The area of Qatar is approximately 44,000 square miles, which is equivalent to the size of the US state of Connecticut, while the area of Russia, which hosted the 2018 tournament, is approximately 6.3 million square miles, which is approximately 1,500 times the area of Qatar, while the area of Brazil, which hosted the 2014 tournament, is 3.2 million square miles, or 727 times the area of Qatar, according to a report published by a newspaper Washington Post.
The report said the matches in Qatar had caused “some inconvenience in the capital, Doha, which suffers from heavy traffic”, especially with the influx of teams’ fans via the metro lines.
He points out that this year’s World Cup is different from the 2018 World Cup, when Russia then spread the matches across 9 stadiums across the country, some of which required a full day’s journey by train.

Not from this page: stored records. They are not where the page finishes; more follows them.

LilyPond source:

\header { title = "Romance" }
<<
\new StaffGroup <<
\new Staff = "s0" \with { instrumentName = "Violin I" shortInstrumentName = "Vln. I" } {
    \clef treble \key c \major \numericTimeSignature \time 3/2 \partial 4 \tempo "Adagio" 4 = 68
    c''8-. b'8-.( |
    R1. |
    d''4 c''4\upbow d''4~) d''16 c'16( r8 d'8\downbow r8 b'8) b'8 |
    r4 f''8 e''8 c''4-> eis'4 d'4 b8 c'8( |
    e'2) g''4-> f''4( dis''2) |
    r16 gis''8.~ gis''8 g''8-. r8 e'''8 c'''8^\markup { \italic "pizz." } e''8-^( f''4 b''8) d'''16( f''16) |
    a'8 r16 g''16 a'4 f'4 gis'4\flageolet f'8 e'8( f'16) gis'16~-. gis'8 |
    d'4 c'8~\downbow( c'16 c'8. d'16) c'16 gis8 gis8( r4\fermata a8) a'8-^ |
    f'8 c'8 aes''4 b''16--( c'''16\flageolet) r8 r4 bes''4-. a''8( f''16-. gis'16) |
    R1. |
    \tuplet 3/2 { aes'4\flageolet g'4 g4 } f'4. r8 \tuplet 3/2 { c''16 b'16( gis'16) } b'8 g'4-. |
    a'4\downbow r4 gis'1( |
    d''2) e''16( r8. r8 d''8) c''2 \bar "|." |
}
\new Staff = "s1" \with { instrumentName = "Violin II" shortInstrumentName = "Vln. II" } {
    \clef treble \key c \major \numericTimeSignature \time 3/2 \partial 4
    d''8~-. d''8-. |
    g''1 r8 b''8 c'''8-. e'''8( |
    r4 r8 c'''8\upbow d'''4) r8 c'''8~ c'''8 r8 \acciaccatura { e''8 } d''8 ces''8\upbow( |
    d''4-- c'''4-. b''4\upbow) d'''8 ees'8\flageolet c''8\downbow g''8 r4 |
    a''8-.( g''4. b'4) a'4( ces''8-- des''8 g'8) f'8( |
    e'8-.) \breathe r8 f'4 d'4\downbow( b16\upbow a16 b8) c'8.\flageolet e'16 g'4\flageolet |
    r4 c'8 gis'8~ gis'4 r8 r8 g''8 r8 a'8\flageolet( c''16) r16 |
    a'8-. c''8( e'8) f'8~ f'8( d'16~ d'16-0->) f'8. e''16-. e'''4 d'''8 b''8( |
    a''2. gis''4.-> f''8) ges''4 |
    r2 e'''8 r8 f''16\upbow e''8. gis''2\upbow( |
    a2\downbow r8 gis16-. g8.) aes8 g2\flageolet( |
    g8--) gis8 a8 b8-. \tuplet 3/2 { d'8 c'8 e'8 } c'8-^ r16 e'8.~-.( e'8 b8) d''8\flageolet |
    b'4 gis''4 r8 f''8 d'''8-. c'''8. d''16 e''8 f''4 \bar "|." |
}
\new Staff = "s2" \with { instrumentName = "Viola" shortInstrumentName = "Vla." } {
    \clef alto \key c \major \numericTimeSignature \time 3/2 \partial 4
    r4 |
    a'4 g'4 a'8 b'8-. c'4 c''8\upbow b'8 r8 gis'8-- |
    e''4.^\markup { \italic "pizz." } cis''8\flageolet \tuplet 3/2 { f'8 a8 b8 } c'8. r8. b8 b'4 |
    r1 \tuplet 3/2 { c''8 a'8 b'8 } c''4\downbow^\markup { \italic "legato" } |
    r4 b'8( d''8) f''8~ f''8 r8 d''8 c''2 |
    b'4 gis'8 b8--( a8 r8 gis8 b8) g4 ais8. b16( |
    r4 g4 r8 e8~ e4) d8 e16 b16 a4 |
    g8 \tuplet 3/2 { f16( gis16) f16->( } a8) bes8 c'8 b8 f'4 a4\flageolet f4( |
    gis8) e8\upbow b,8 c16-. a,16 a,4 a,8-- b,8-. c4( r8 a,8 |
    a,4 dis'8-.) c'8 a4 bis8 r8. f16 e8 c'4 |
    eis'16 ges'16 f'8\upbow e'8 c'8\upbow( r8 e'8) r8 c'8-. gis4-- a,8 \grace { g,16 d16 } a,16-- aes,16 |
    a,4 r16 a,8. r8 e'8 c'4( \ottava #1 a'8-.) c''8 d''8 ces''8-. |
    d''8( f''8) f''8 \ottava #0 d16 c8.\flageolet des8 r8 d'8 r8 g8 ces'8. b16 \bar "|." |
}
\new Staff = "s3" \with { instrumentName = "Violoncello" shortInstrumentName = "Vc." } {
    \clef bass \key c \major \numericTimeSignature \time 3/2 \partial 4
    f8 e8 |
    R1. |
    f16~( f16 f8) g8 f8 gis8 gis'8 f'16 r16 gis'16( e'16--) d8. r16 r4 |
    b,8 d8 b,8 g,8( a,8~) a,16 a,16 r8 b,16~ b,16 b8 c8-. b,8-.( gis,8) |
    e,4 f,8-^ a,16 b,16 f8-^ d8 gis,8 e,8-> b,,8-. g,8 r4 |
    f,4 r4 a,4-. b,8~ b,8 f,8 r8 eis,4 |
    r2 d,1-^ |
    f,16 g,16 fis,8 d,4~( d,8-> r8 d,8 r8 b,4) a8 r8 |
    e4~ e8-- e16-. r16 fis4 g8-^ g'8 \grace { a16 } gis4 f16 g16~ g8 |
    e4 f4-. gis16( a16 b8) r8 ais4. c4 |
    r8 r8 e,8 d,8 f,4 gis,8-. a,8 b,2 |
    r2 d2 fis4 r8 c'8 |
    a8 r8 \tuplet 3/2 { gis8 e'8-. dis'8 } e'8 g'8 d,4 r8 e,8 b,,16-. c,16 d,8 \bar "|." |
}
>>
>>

To accommodate the large number of fans, Qatar has provided several options for accommodation, as there are hotels that charge more than a thousand dollars a night, and others that reside in cruise ships docked near Doha, as well as providing low-cost apartments, not to mention the residence of some in the neighboring Gulf countries who travel to Doha to watch the matches.
The report said that the intense pressure imposed by the tournament on Qatar led to finding “innovative solutions”, as it established 7 giant stadiums, but because the country did not need this number of stadiums, “Stadium 974”, which hosts about 40,000 people, was built from shipping containers and will be dismantled after the tournament and installed in another country.

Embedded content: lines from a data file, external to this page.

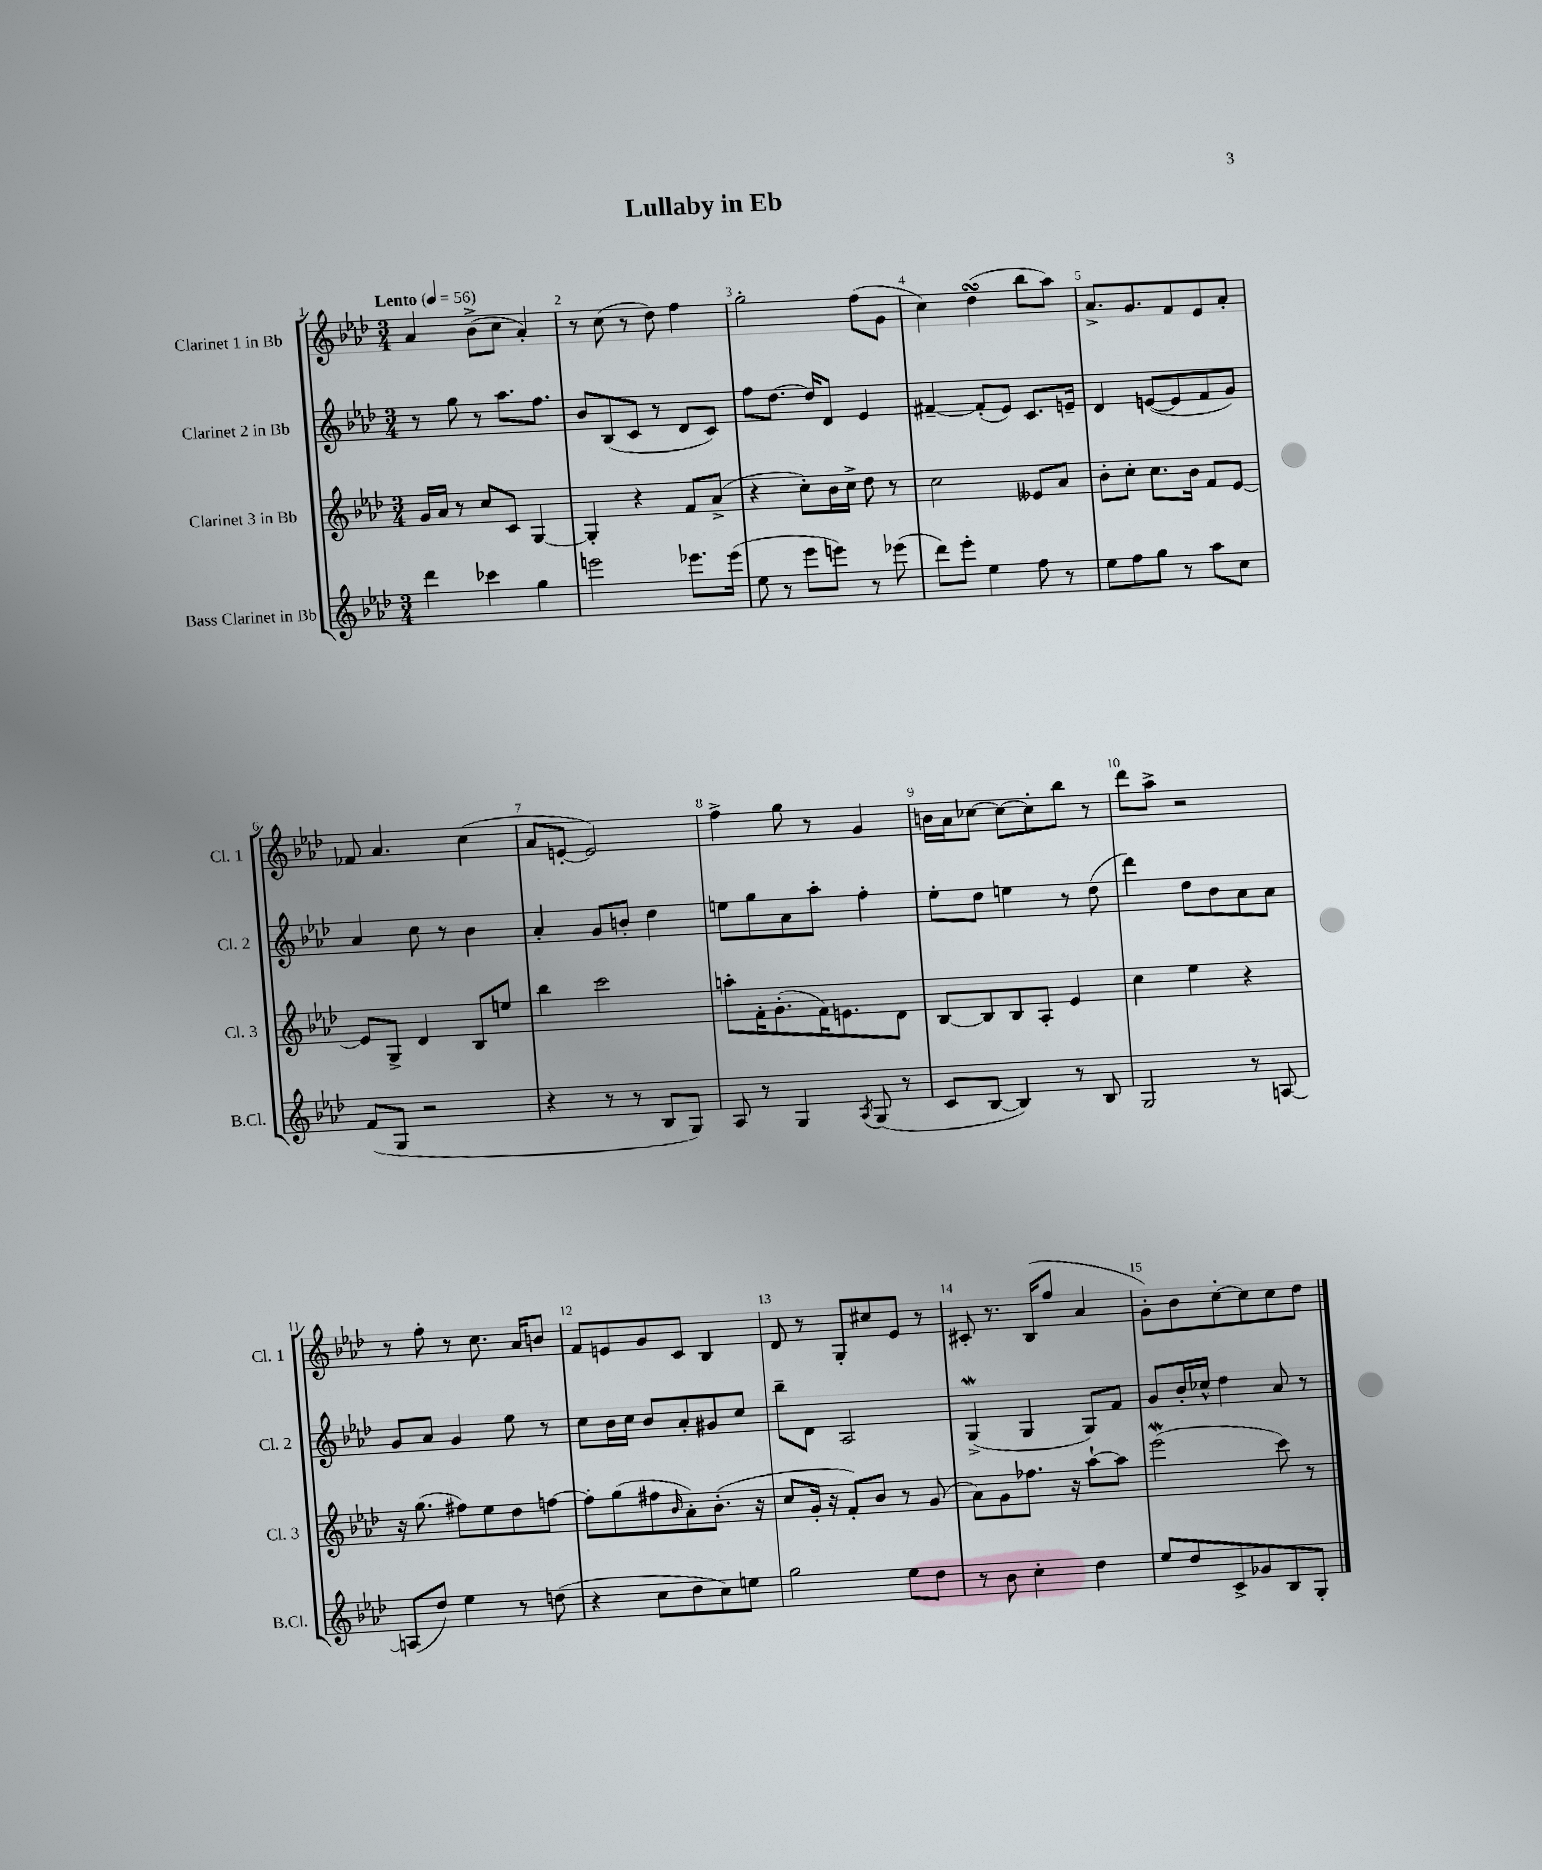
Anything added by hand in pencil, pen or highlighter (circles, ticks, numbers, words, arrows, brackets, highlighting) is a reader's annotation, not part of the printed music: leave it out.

**kern	**kern	**kern	**kern
*part4	*part3	*part2	*part1
*staff4	*staff3	*staff2	*staff1
*I"Bass Clarinet in Bb	*I"Clarinet 3 in Bb	*I"Clarinet 2 in Bb	*I"Clarinet 1 in Bb
*I'B.Cl.	*I'Cl. 3	*I'Cl. 2	*I'Cl. 1
*clefG2	*clefG2	*clefG2	*clefG2
*k[b-e-a-d-]	*k[b-e-a-d-]	*k[b-e-a-d-]	*k[b-e-a-d-]
*M3/4	*M3/4	*M3/4	*M3/4
*MM56	*MM56	*MM56	*MM56
=1	=1	=1	=1
!	!	!	!LO:TX:a:B:t=Lento
4ddd-\	16g/LL	8r	4a-/
.	16a-/JJ	.	.
.	8r	8gg\	.
4ccc-X\	8cc/L	8r	(8b-^\L
.	8c/J	8.aa-\L	8cc\J
4gg\	[4G/	.	4a-'/)
.	.	8.ff\J	.
=2	=2	=2	=2
2eeen\	4G'/]	8b-/L	8r
.	.	(8B-/	(8cc\
.	4r	8c/J	8r
.	.	8r	8dd-\)
8.eee-X\L	8f/L	8d-/L	4ff\
.	(8a-^/J	8c/J)	.
(16eee-\Jk	.	.	.
=3	=3	=3	=3
8ee-\	4r	8ff\L	2gg'\
8r	.	[8.dd-\J	.
8eee-\L	8cc'\L)	.	.
.	.	16dd-/KL]	.
8eeen\J)	16b-\L	8d-/J	.
.	16cc^\JJ	.	.
8r	8dd-\	4e-/	(8ff\L
(8eee-X\	8r	.	8g\J
=4	=4	=4	=4
8ddd-\L)	2cc\	[4f#X~/	4cc\)
8eee-'\J	.	.	.
4ee-\	.	(8f#'/L]	(4dd-sSSs\
.	.	8e-/J)	.
8ff\	8e--X/L	8.c/L	8bb-\L
8r	8a-/J	.	8aa-\J)
.	.	16en~/Jk	.
=5	=5	=5	=5
8ee-\L	8b-'\L	4d-/	8.a-^/L
8ff\	8cc'\J	.	.
.	.	.	8.g/
8gg\J	8.cc\L	([8en/L	.
8r	.	8e/]	8f/
.	16b-\Jk	.	.
8aa-\L	8f/L	8f/	8e-/
8cc\J	[8e-/J	8g/J)	8a-'/J
!!LO:LB:g=z
=6	=6	=6	=6
(8f/L	8e-/L]	4a-/	8f-X/
8G/J	8G^/J	.	4.a-/
2r	4d-/	8cc\	.
.	.	8r	.
.	8B-/L	4b-\	(4cc\
.	8een/J	.	.
=7	=7	=7	=7
4r	4bb-\	4a-'/	8a-/L
.	.	.	[8en'/J
8r	2ccc\	8g/L	2e/])
8r	.	8bn'/J	.
8B-/L	.	4dd-\	.
8G/J)	.	.	.
=8	=8	=8	=8
8A-/	8aan'\L	8een\L	4ff^\
8r	16f'\K	8gg\	.
.	(8.g'\	.	.
4G/	.	8a-\	8gg\
.	16f\K)	8aa-'\J	8r
.	8.en\	.	.
8qA-/	.	.	.
(8G/	.	4ff'\	4g/
8r	8d-\J	.	.
=9	=9	=9	=9
8c/L	[8B-/L	8ee-'\L	16bn\LL
.	.	.	16a-\J
[8B-/J	8B-/]	8dd-\J	[8cc-X\J
4B-/])	8B-/	4een\	8cc-\L_
.	8A-'/J	.	8cc-'\]
8r	4e-/	8r	8bb-\J
8B-/	.	(8dd-\	8r
=10	=10	=10	=10
2G/	4cc\	4ddd-\)	8ddd-\L
.	.	.	8aa-^\J
.	4ee-\	8dd-\L	2r
.	.	8b-\	.
8r	4r	8a-\	.
[8An/	.	8a-\J	.
!!LO:LB:g=z
=11	=11	=11	=11
(8An/L]	16r	8g/L	8r
.	(8.gg\	.	.
8dd-/J)	.	8a-/J	8ff'\
4ee-\	8ff#X\L)	4g/	8r
.	8ee-\	.	8.cc\
8r	8dd-\	8ee-\	.
.	.	.	16a-/KL
(8ddn\	[8ffn\J	8r	8bn/J
=12	=12	=12	=12
4r	8ff'\L]	8cc\L	8f/L
.	(8gg\	16b-\L	8en/
.	.	16cc\JJ	.
8cc\L	8ff#X\	8b-/L	8g/
.	16qqb-/	.	.
8dd-\	8a-'\)	8a-'/	8c/J
8cc\)	(8.b-'\J	8g#X/	4B-/
8een\J	.	8cc/J	.
.	16r	.	.
=13	=13	=13	=13
2gg\	8cc/L	8bb-~\L	8d-/
.	16g'/Jk	8d-\J	8r
.	16r	.	.
.	8f'/L)	2A-/	8G'/L
.	8b-/J	.	8cc#X/
8ee-\L	8r	.	8e-/J
8dd-\J	(8g/	.	8r
=14	=14	=14	=14
8r	8a-\L)	(4GW^/	8c#X'/
8b-\	8g\	.	8.r
4cc'\	8.ff-X\J	4G/	.
.	.	.	(16B-/KL
.	.	.	8ff/J
.	16r	.	.
4dd-\	[8aa-`\L	8G/L)	4a-/
.	8aa-\J]	8f/J	.
=15	=15	=15	=15
8ee-/L	(2eee-W\	8g/L	8g'\L)
8dd-/	.	16b-'/L	8b-\
.	.	16cc-X^^/JJ	.
8c^/	.	4dd-\	[8cc'\
8g-X/	.	.	8cc\]
8B-/	8ccc\)	8a-/	8cc\
8G'/J	8r	8r	8dd-\J
==	==	==	==
*-	*-	*-	*-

The report recalls that, despite the stadiums that evoke the country’s culture, their construction has come at a heavy human cost, and human rights groups say that thousands of people have been killed or injured since the preparations began in recent years.
Qatar has been targeted for deaths, accidents and non-payment of foreign workers, and Qatar has passed major reforms to improve worker safety and hold companies accountable for failing to meet standards, according to an AFP report.
The authorities have paid hundreds of millions of euros to compensate for wage delays, but human rights organizations have deemed these reforms to be late and insufficient.